Our sessions of self-pleasure were an open secret, something we pretended to ignore out of misbegotten shyness -- until the time came when Nathan asked if he could watch me. My heart leapt into my chest with a potent mix of anxiety and arousal. I enthusiastically consented, and I could immediately see him shift slightly to adjust the hardness beginning to tent his shorts. My one condition was that that I could see him.
The little red dot on my laptop showed my camera was on; I knew he was watching me, drinking in my form and hungrily waiting for my next movement. I switched off the harsh main light and instead flooded the room with warm yellow from the desk light, reminiscent of sodium bulbs. The laptop sat on the bed and I angled it as best I could, desperate for his approval.
Swaying slowly to the internal beat of my favourite song, I slowly pulled my shirt above my head, revealing first the pale skin of my stomach, then the lace of my bra. I heard a gasp and the camera panned down to reveal the soft rasp of shorts sliding over his hardness. It certainly wasn't small, and as his hands stroked over it, I felt my skin tingle with excitement. I wished, not for the first time, to touch the soft skin, feel it twitch in my hand, hear the gasps and groans of pleasure so close to my ear.
Distracted from my internal fantasy, my shirt was discarded carelessly on the floor with the swell of my breasts clearly visible. I caressed myself, slipping my hands over the lace, before turning to face away.

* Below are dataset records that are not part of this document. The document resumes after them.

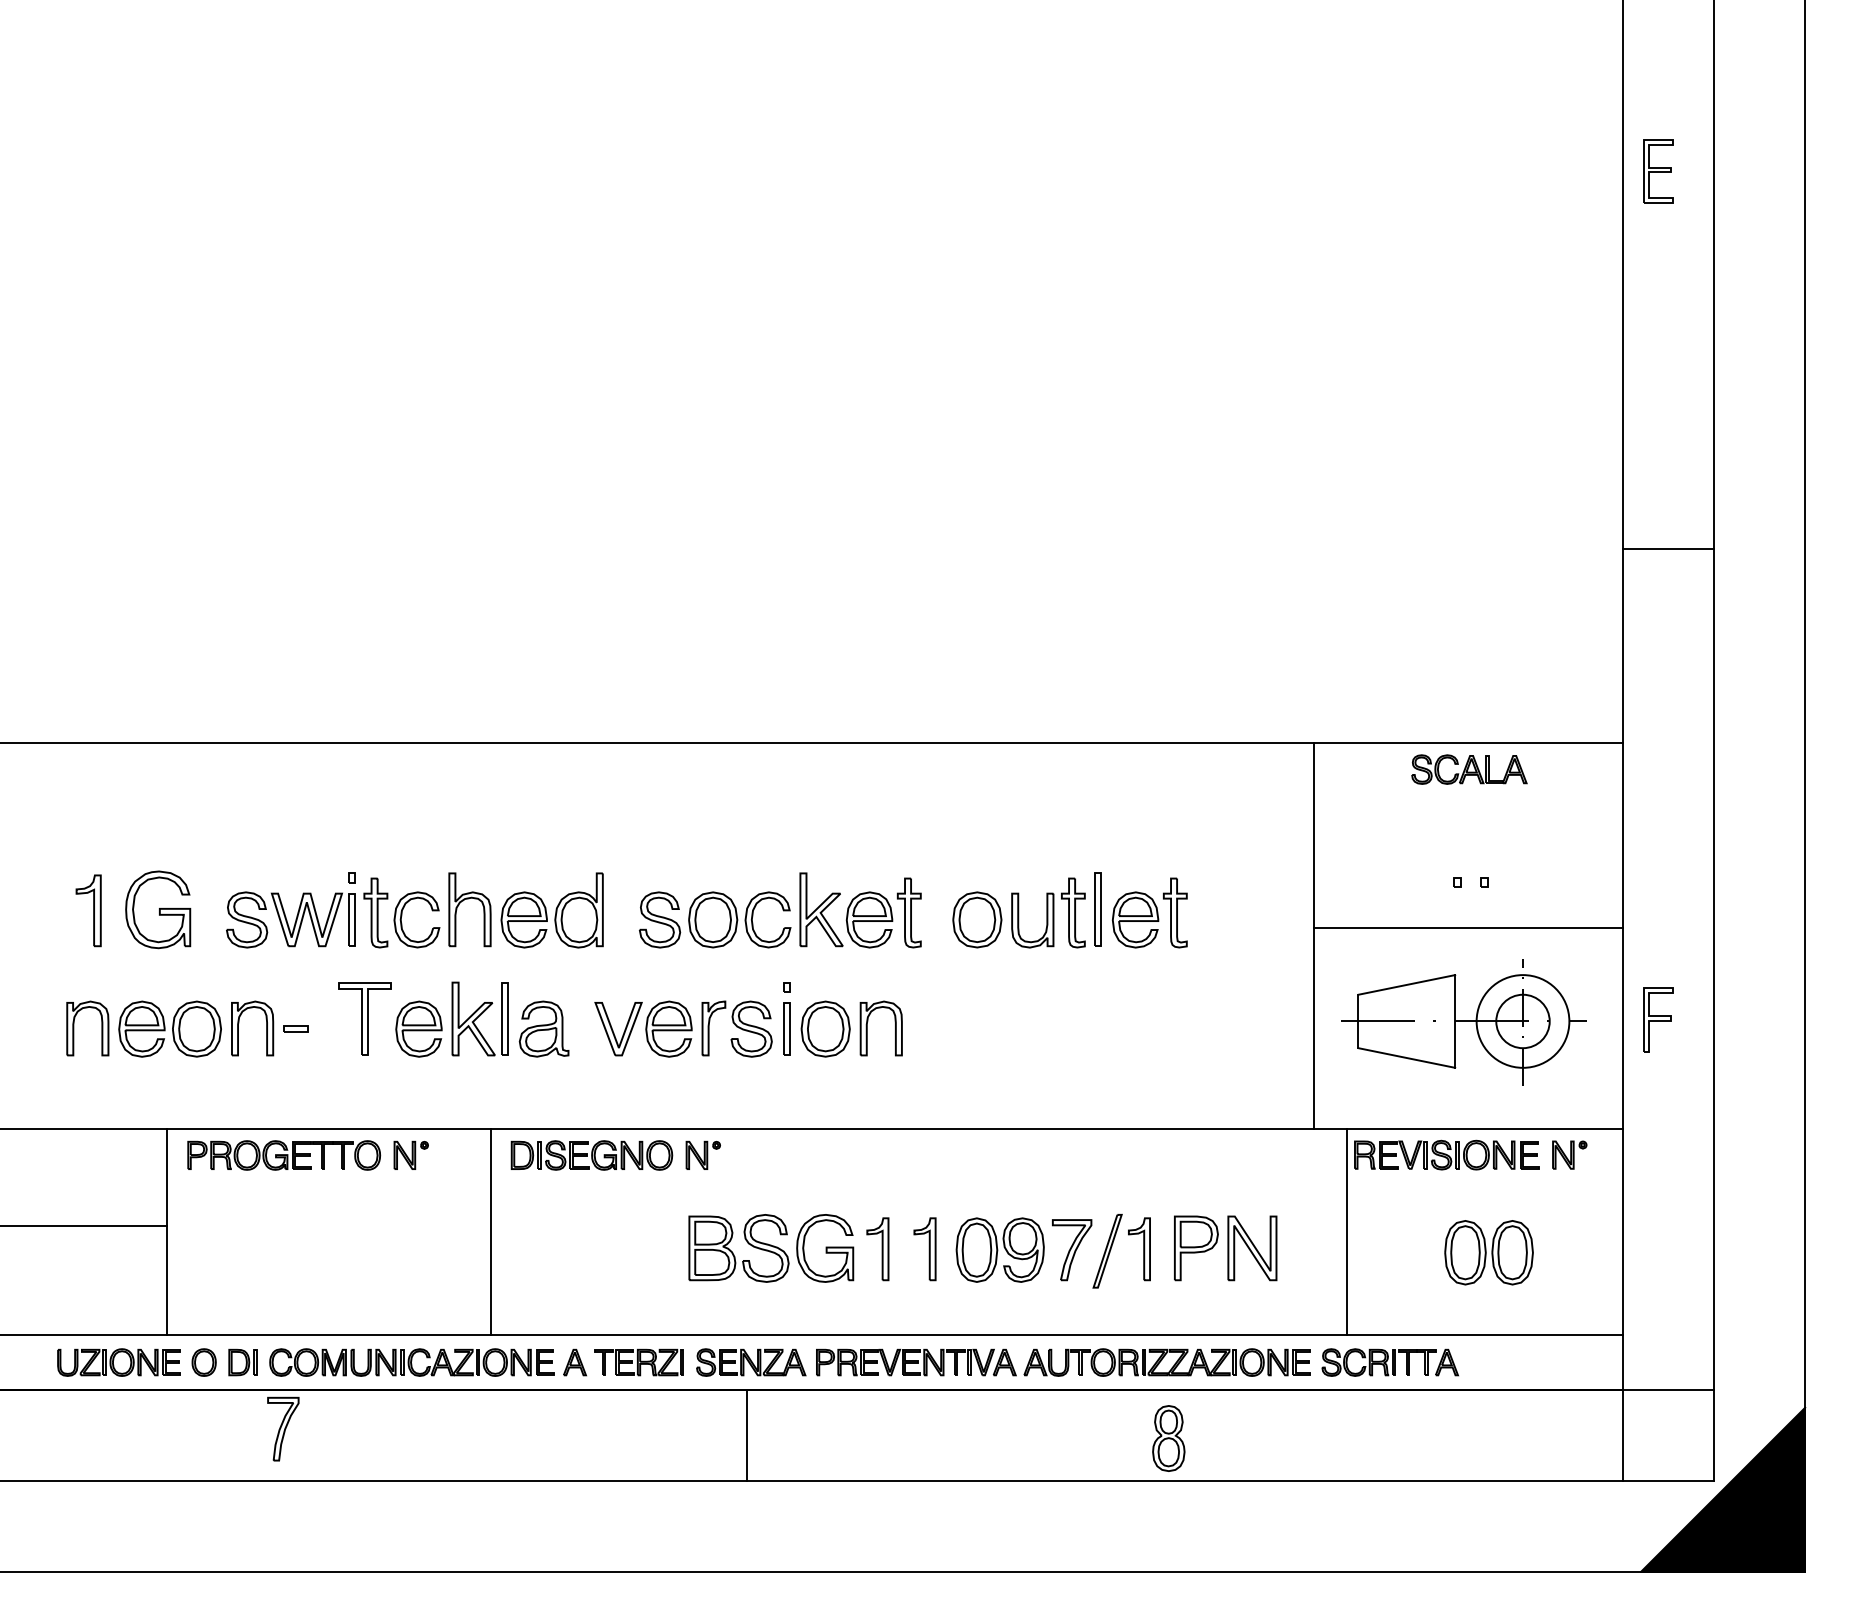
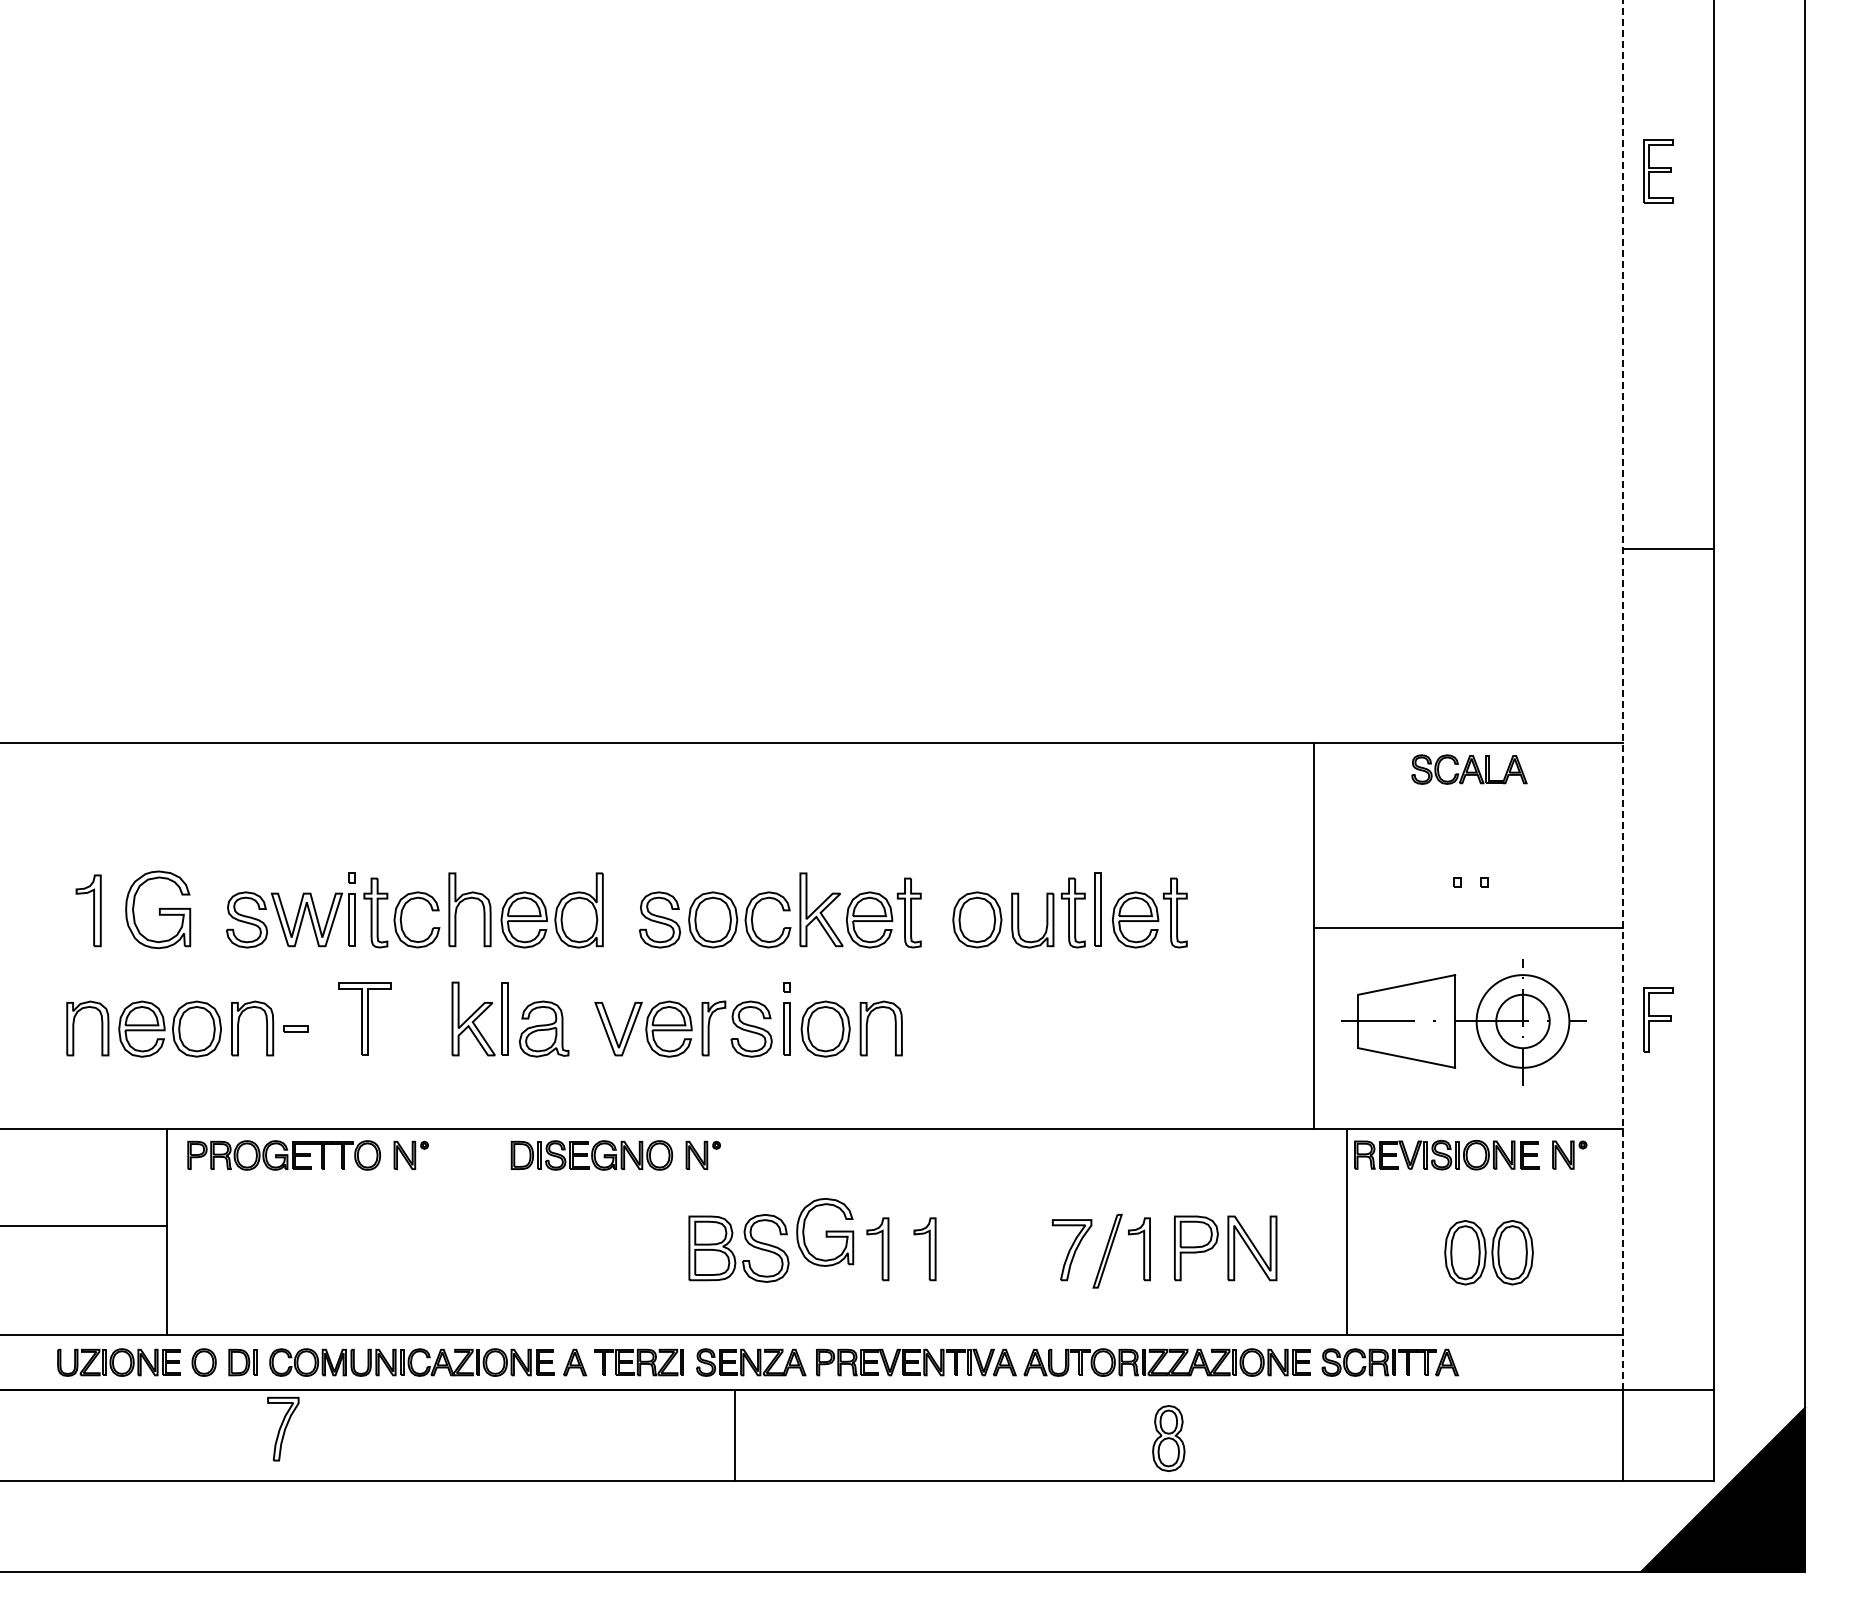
line at (1623, 694): solid -> dashed
part at (418, 1028): present -> none
line at (490, 1231): present -> none
part at (825, 1248) position: (825, 1248) -> (825, 1232)
part at (999, 1249): present -> none
line at (747, 1434) position: (747, 1434) -> (735, 1434)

I could hear his breathing, and Nathan stroking himself. My nipples hardened, pressing against the lace -- aching to be touched. I released the clasp on my bra and let it fall. All he could see was my bare back, my dark hair reaching my waist, and my skirt clouding his view of everything beyond my hips.
"Fuck. You're a tease."
"Ask me nicely, then," I whispered, my confidence growing with every one of Nathan's pleasured breaths.
"Please, show me. I want to see you. Please."